-- Activities --
1. In the Arctic dust text, where is the PEARL laboratory located?
2. Please quote the Arctic dust text word for word between "Remote sensing of" and "of the CAA).", inclusive.

Text below:

Remote sensing of local-dust across the Canadian Arctic
Abstract. We investigated the optical and microphysical characterization of High- and sub-Arctic dust events across the Canadian Arctic Archipelago (CAA). Events from local sources (local dust) were first identified and characterized using a combination of ground-based lidar, two AERONET instruments, and passive (MODIS, Sentinel-2, MISR) imagery in the neighbourhood of the High-Arctic Polar Environment Atmospheric Research Laboratory (PEARL) at Eureka, Nunavut (on Ellesmere Island in the northernmost part of the CAA).
The PEARL findings informed the identification and characterization of local dust events over other parts of the CAA using a suite of satellite instruments whose remote sensing (RS) capabilities were complementary to or an extension of the ground- and satellite-based techniques employed at Eureka. The events included plumes emanating from Axel Heiberg Island, just west of Ellesmere Island, Banks Island in the southwest corner of the CAA, Ellef Ringnes Island in the eastern part of the central CAA and Prince of Wales Island / Victoria Island in the central southern CAA. Plume identification, plume source and CM (coarse mode) aerosol optical depth (AOD) retrievals were investigated using a combination of low to high spatial resolution (MODIS to Sentinel-2) color imagery and the MODIS dark target AOD product over water. Plume thickness, height and speed for most of the events were obtained (depending on orbit availability and lack of cloud contamination) from MISR (Multi-angle Imaging Spectro Radiometer) stereoscopic products.
These RS results support an argument for the ubiquitous presence of pan-Arctic, low altitude dust that is typically (away from any strong sources such as mountainous drainage basins) at the lower levels of detectability offered by ground- and satellite-based RS techniques. The ability to RS airborne, near-source, local dust events and characterize dust properties and dynamics of important regions such as the CAA is critical to understanding local dust impacts such as early snow/ice melt and the nucleation role of local dust in the formation of low-altitude clouds.
I recommend publication after minor revisions -- specifically, the addition of certain caveats. Here is my full review:
This paper applies a collection of in situ and remote sensing observations to characterize the properties of seven dust events in the Canadian Arctic Archipelago. Surface data focuses on instruments at Eureka: the CIMEL, from which AERONET retrieval products were obtained, the Arctic HSRL, and an APS. Satellite remote sensing data include MODIS, MISR, and Sentinel-2 imagery, aerosol optical depth mapping, and from MISR, also plume heights. Wind data are obtained from MISR and from Reanalysis. The authors have built a cottage industry in studying dust in the Arctic, which is an important topic, as summarized in the paper’s introduction section; this paper aims to provide a useful addition to that literature.

End of Text.
Data supplied below:

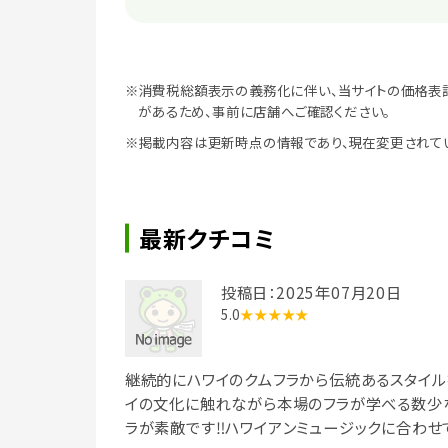
※消費税総額表示の義務化に伴い、当サイトの価格表
があるため、事前に店舗へご確認ください。
※掲載内容は更新時点の情報であり、現在変更されて
最新クチコミ
投稿日：2025年07月20日
5.0
★★★★★
継続的にハワイのクムフラから伝統あるスタイル
イの文化に触れながら本場のフラが学べる数少な
ラが素敵です‼︎ハワイアンミュージックに合わ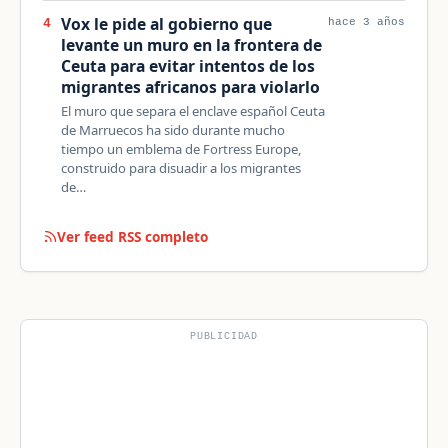
Vox le pide al gobierno que
4
hace 3 años
levante un muro en la frontera de
Ceuta para evitar intentos de los
migrantes africanos para violarlo
El muro que separa el enclave español Ceuta
de Marruecos ha sido durante mucho
tiempo un emblema de Fortress Europe,
construido para disuadir a los migrantes
de…
Ver feed RSS completo
PUBLICIDAD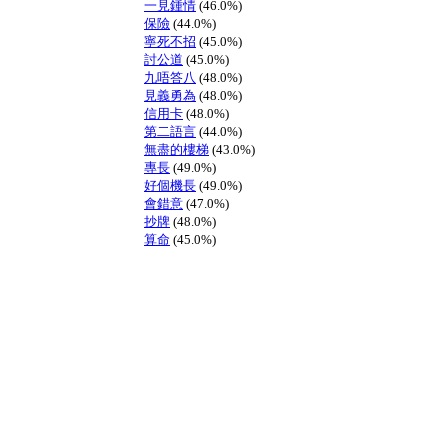
一見鍾情
(46.0%)
保險
(44.0%)
寧死不招
(45.0%)
討公道
(45.0%)
九唔答八
(48.0%)
見義勇為
(48.0%)
信用卡
(48.0%)
第二語言
(44.0%)
無盡的樓梯
(43.0%)
專長
(49.0%)
好個機長
(49.0%)
會錯意
(47.0%)
抄牌
(48.0%)
算命
(45.0%)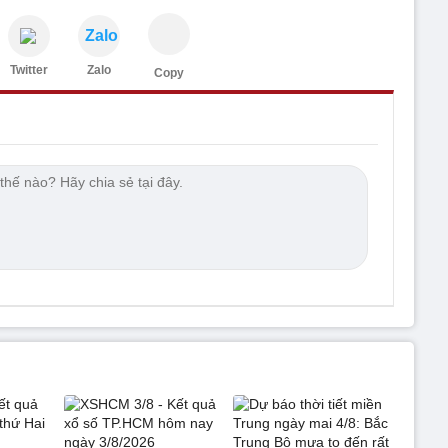
Zalo
Twitter
Zalo
Copy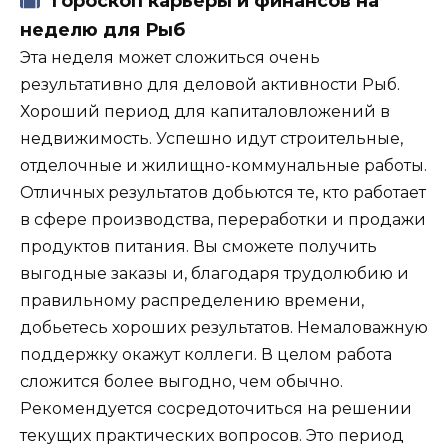
Гороскоп карьеры и финансов на
неделю для Рыб
Эта неделя может сложиться очень
результативно для деловой активности Рыб.
Хороший период для капиталовложений в
недвижимость. Успешно идут строительные,
отделочные и жилищно-коммунальные работы.
Отличных результатов добьются те, кто работает
в сфере производства, переработки и продажи
продуктов питания. Вы сможете получить
выгодные заказы и, благодаря трудолюбию и
правильному распределению времени,
добьетесь хороших результатов. Немаловажную
поддержку окажут коллеги. В целом работа
сложится более выгодно, чем обычно.
Рекомендуется сосредоточиться на решении
текущих практических вопросов. Это период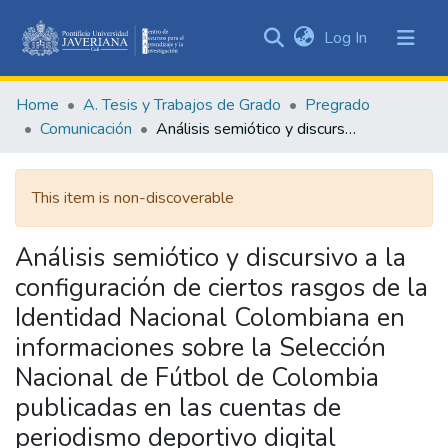
(current)
Log In
Communities
&
Home
A. Tesis y Trabajos de Grado
Pregrado
Collections
Comunicación
Análisis semiótico y discursivo a la configuración de ciertos rasgos de la Identidad Nacional Colombiana en informaciones sobre la Selección Nacional de Fútbol de Colombia publicadas en las cuentas de periodismo deportivo digital @golesendir y @somosinvictos, en la plataforma Instagram
All of DSpace
This item is non-discoverable
Statistics
Análisis semiótico y discursivo a la
configuración de ciertos rasgos de la
Identidad Nacional Colombiana en
informaciones sobre la Selección
Nacional de Fútbol de Colombia
publicadas en las cuentas de
periodismo deportivo digital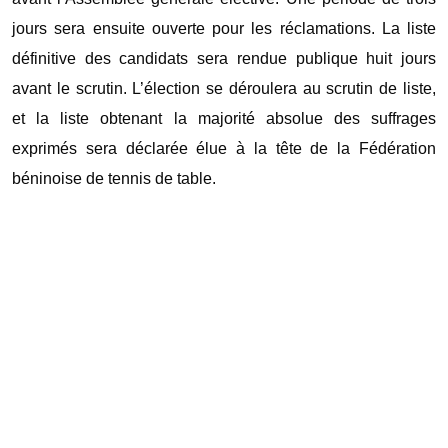
jours sera ensuite ouverte pour les réclamations. La liste
définitive des candidats sera rendue publique huit jours
avant le scrutin. L’élection se déroulera au scrutin de liste,
et la liste obtenant la majorité absolue des suffrages
exprimés sera déclarée élue à la tête de la Fédération
béninoise de tennis de table.
Aller
au
contenu
PDF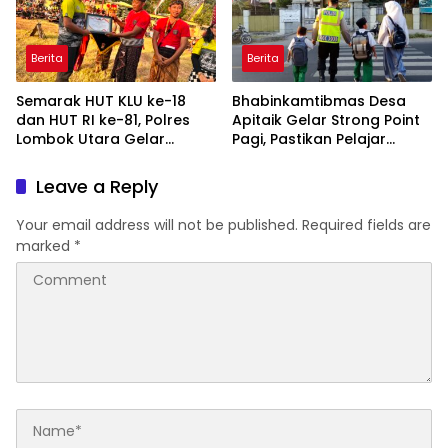
Berita
Berita
Semarak HUT KLU ke-18
Bhabinkamtibmas Desa
dan HUT RI ke-81, Polres
Apitaik Gelar Strong Point
Lombok Utara Gelar
Pagi, Pastikan Pelajar
Pagelaran Seni Budaya
Aman Menyeberang Jalan
Peresean Selama 2 Hari
Leave a Reply
Your email address will not be published.
Required fields are
marked
*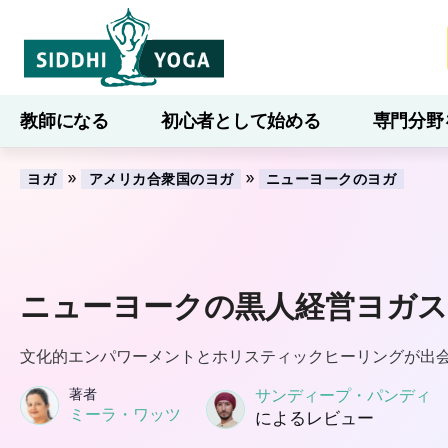
教師になる
初心者として始める
専門分野
ブログ
学ぶ
»
»
ヨガ
アメリカ合衆国のヨガ
ニューヨークのヨガ
ニューヨークの黒人経営ヨガ
文化的エンパワーメントとホリスティックヒーリングが出
著者
サンディープ・パンディ
ミーラ・ワッツ
によるレビュー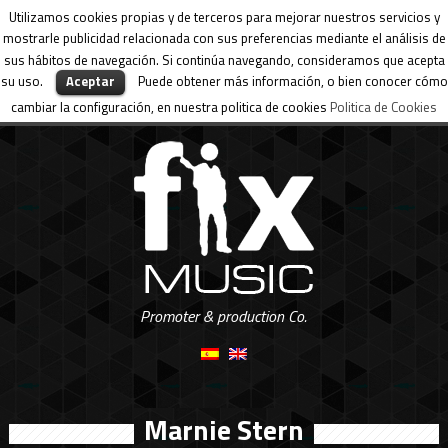
Utilizamos cookies propias y de terceros para mejorar nuestros servicios y
mostrarle publicidad relacionada con sus preferencias mediante el análisis de
sus hábitos de navegación. Si continúa navegando, consideramos que acepta
su uso.
Aceptar
Puede obtener más información, o bien conocer cómo
cambiar la configuración, en nuestra politica de cookies
Politica de Cookies
Promoter & production Co.
Marnie Stern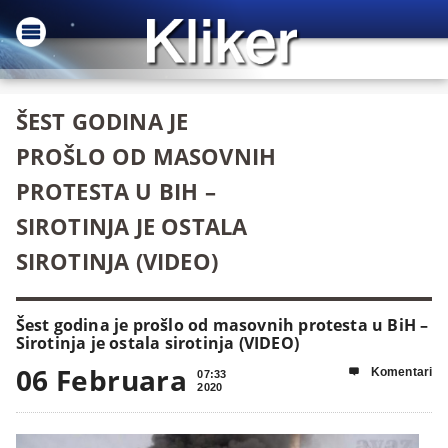
ŠEST GODINA JE
PROŠLO OD MASOVNIH
PROTESTA U BIH –
SIROTINJA JE OSTALA
SIROTINJA (VIDEO)
Šest godina je prošlo od masovnih protesta u BiH –
Sirotinja je ostala sirotinja (VIDEO)
06 Februara
Komentari

07:33
2020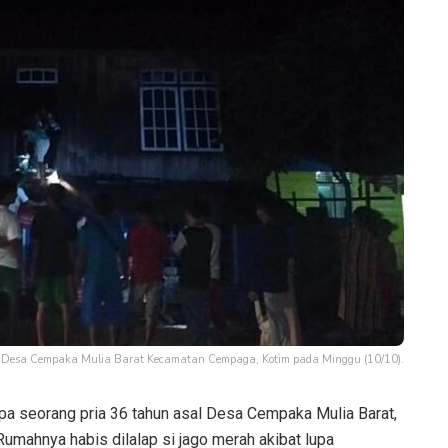
Desa Cempaka Mulia Barat Kecamatan Cempaga, Kotim pada Minggu (10/10).
 seorang pria 36 tahun asal Desa Cempaka Mulia Barat,
Rumahnya habis dilalap si jago merah akibat lupa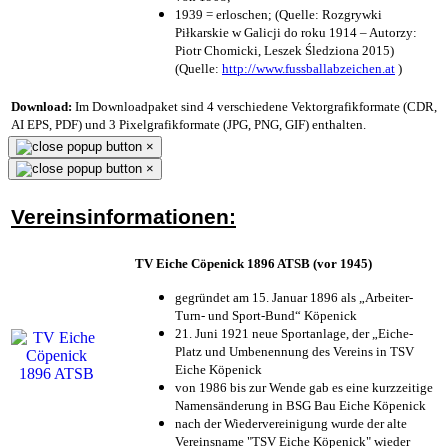
1939 = erloschen; (Quelle: Rozgrywki
Piłkarskie w Galicji do roku 1914 – Autorzy:
Piotr Chomicki, Leszek Śledziona 2015)
(Quelle:
http://www.fussballabzeichen.at
)
Download:
Im Downloadpaket sind 4 verschiedene Vektorgrafikformate (CDR,
AI EPS, PDF) und 3 Pixelgrafikformate (JPG, PNG, GIF) enthalten.
×
×
Vereinsinformationen:
TV Eiche Cöpenick 1896 ATSB (vor 1945)
gegründet am 15. Januar 1896 als „Arbeiter-
Turn- und Sport-Bund“ Köpenick
21. Juni 1921 neue Sportanlage, der „Eiche-
Platz und Umbenennung des Vereins in TSV
Eiche Köpenick
von 1986 bis zur Wende gab es eine kurzzeitige
Namensänderung in BSG Bau Eiche Köpenick
nach der Wiedervereinigung wurde der alte
Vereinsname "TSV Eiche Köpenick" wieder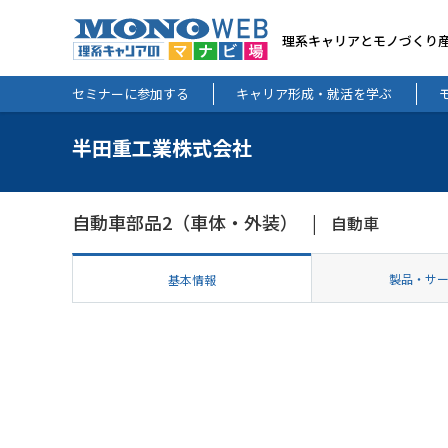
理系キャリアとモノづくり
セミナーに参加する
キャリア形成・就活を学ぶ
半田重工業株式会社
自動車部品2（車体・外装）
自動車
製品・サ
基本情報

End of Data supplied.

-- Answers given --
1. At Eureka, Nunavut, on Ellesmere Island in the northernmost part of the Canadian Arctic Archipelago.

2.
Remote sensing of local-dust across the Canadian Arctic
Abstract. We investigated the optical and microphysical characterization of High- and sub-Arctic dust events across the Canadian Arctic Archipelago (CAA). Events from local sources (local dust) were first identified and characterized using a combination of ground-based lidar, two AERONET instruments, and passive (MODIS, Sentinel-2, MISR) imagery in the neighbourhood of the High-Arctic Polar Environment Atmospheric Research Laboratory (PEARL) at Eureka, Nunavut (on Ellesmere Island in the northernmost part of the CAA).